This past week, I finished with my first course in the School for Formation! I'm already starting the next course. Like, I'm already a week into the next one because I didn't notice on the calendar that they overlapped. That was jarring. But nonetheless, I buckled down and I wrote the papers and submitted them in order to meet requirements. But I also had something like a coming-to-Jesus moment, too.
See, I've always been a high achieving student. In previous studious times in my life, I have had the time to make my studies a priority. In other words, I bought all the books, I did all the readings and I wrote all the assignments. No question about that, it was my priority to accomplish everything set forth by my professors.
Now, however, here I am, working at a high school while also trying to be a student myself. Not to mention that I still have commitments at church that keep me busy mid-week and on weekends. Unfortunately, sometimes it feels like the School for Formation is coming in at the bottom of the priority ladder. Which is terrible, because I know that this is the formation opportunity that I have been discerning for years.
Be that as it may, I find it hard to sink the time into my new studies. But I think it might be indicative of a larger issue. Like I said, I had a coming-to-Jesus moment in which I realized that this time around, me being a student is not like other times I have been a student. This time, I am prompted to be very practical. I need to look at my studies as means to an end, not as the end themselves. I am not pursuing knowledge for its own sake this time, I am exploring and practicing the techniques and methods that will ultimately help me in my deaconing.
There's a bit of cognitive dissonance here. I mean, I'm telling myself about this practicality, but that doesn't mean that I've got the whole situation locked down. There is still some cognitive dissonance when I want to be an exemplary student who understands all the concepts presented to him. But I don't actually have that opportunity now. I have a different opportunity.
What we're doing in the School for Formation is bringing in community experiences and analyzing them on the basis of the coursework. We're each offering what we know and understand for the benefit of our classmates. This is a fairly new thing for me. I'm unused to it.
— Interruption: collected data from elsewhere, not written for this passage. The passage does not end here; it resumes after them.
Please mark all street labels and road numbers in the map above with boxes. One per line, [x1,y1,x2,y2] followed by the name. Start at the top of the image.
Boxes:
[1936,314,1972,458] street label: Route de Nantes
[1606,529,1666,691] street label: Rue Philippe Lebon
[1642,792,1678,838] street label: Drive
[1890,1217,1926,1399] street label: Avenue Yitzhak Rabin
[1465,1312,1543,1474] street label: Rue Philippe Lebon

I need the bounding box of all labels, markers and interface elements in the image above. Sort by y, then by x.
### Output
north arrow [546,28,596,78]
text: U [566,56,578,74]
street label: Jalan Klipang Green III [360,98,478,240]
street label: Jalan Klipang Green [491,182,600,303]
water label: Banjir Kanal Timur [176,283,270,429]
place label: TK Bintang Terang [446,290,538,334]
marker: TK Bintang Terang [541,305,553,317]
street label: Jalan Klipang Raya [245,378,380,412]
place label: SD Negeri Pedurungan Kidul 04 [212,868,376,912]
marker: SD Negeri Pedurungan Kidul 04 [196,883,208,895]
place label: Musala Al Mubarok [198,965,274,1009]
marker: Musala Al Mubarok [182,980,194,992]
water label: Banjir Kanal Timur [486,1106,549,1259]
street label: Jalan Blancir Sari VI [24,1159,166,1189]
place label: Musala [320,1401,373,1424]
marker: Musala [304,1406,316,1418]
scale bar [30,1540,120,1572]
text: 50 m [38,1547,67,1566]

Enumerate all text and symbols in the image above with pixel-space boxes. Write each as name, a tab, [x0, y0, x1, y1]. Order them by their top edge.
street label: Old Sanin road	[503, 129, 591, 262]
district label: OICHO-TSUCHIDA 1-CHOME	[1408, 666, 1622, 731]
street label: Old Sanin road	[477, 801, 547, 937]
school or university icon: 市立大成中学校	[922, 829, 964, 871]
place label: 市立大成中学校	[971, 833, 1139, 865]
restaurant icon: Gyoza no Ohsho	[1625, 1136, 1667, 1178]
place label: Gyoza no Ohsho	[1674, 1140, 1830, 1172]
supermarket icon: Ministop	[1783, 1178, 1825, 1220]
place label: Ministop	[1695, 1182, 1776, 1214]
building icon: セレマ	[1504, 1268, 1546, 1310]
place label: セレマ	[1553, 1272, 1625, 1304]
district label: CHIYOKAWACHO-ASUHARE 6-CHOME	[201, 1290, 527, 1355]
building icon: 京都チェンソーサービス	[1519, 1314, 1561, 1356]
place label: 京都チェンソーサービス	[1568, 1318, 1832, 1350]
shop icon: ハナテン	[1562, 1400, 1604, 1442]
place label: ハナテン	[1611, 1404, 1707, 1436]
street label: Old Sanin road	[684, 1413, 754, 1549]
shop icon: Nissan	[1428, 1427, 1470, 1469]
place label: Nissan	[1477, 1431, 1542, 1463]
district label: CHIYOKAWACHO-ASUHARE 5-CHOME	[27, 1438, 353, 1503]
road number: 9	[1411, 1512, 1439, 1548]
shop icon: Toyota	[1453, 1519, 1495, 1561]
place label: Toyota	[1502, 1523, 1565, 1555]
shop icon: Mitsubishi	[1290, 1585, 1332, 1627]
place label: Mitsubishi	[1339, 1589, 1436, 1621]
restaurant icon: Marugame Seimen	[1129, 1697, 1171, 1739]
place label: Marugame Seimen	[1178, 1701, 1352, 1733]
And since I'm unused to it, I feel raw and confused and perplexed when I try out these new ways of thinking. And some of that unease is coming out on my blog (as you well know, dear reader). So I ask for a few things. First, that you bear with me. I've come to realize that I do a fair amount of processing in digestion, after I hear a new idea. And that digestive process may be manifested here on my blog. I also ask that you forgive me and help me to forgive myself. I often try to present things in a very polished sort of way, whether that be my blog posts or anything else that I'm in charge of or responsible for creating. So going forward, some of my blog posts may not be nearly as polished as others have been in the past. And for those of you who know me in person, I may be even more scatterbrained as I go through this process. But nevertheless, I offer them all my work and observations to you, dear reader. I offer them to you to do with as you wish.